DIRECTIONS:
Can you copy out, word for word, every line of text in the records below, leaving the pictures out of your answer?

PROVIDED ENTRIES:
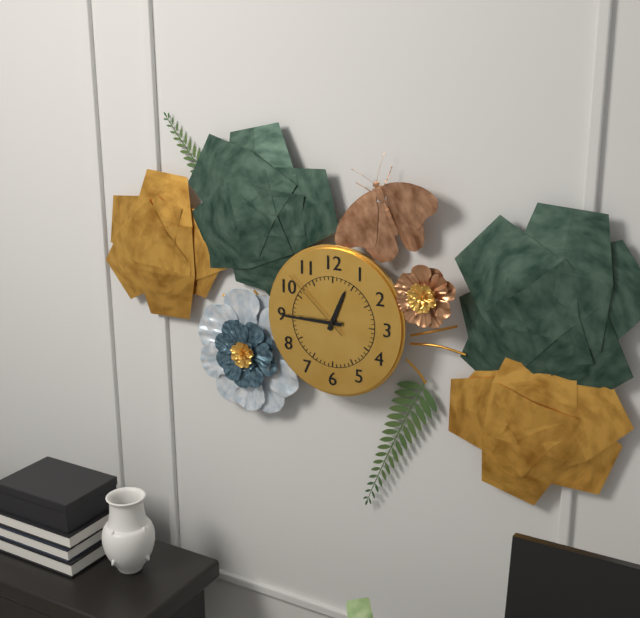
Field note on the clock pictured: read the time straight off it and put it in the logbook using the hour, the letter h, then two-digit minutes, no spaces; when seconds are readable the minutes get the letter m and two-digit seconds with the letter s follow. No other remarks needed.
12h45m52s
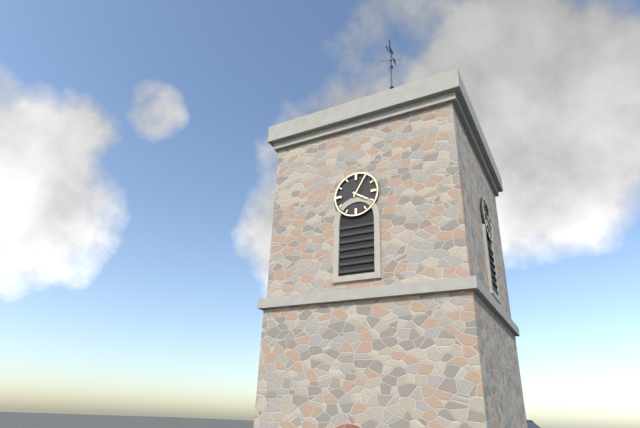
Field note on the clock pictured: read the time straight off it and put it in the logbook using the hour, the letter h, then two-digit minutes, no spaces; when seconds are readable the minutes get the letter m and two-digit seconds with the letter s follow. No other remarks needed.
4h05
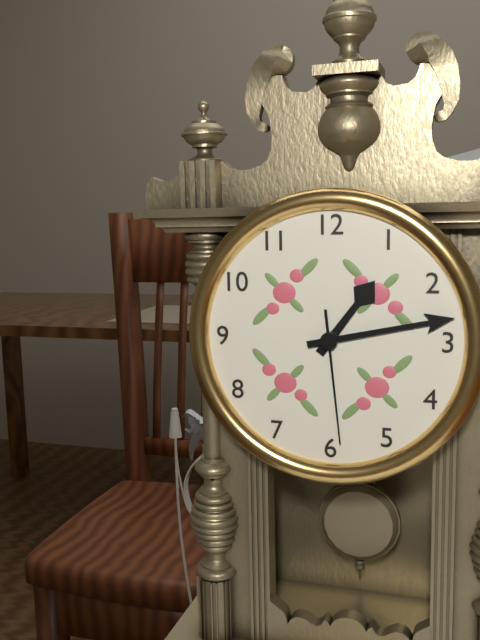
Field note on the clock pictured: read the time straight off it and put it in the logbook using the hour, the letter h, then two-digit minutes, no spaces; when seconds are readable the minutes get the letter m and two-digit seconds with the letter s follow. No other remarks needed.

RESULT FOR THIS EXERCISE:
Field note on the clock pictured: read the time straight off it and put it in the logbook using the hour, the letter h, then two-digit minutes, no spaces; when seconds are readable the minutes get the letter m and two-digit seconds with the letter s follow. No other remarks needed.
12h45m52s
Field note on the clock pictured: read the time straight off it and put it in the logbook using the hour, the letter h, then two-digit minutes, no spaces; when seconds are readable the minutes get the letter m and two-digit seconds with the letter s follow. No other remarks needed.
4h05
Field note on the clock pictured: read the time straight off it and put it in the logbook using the hour, the letter h, then two-digit minutes, no spaces; when seconds are readable the minutes get the letter m and two-digit seconds with the letter s follow. No other remarks needed.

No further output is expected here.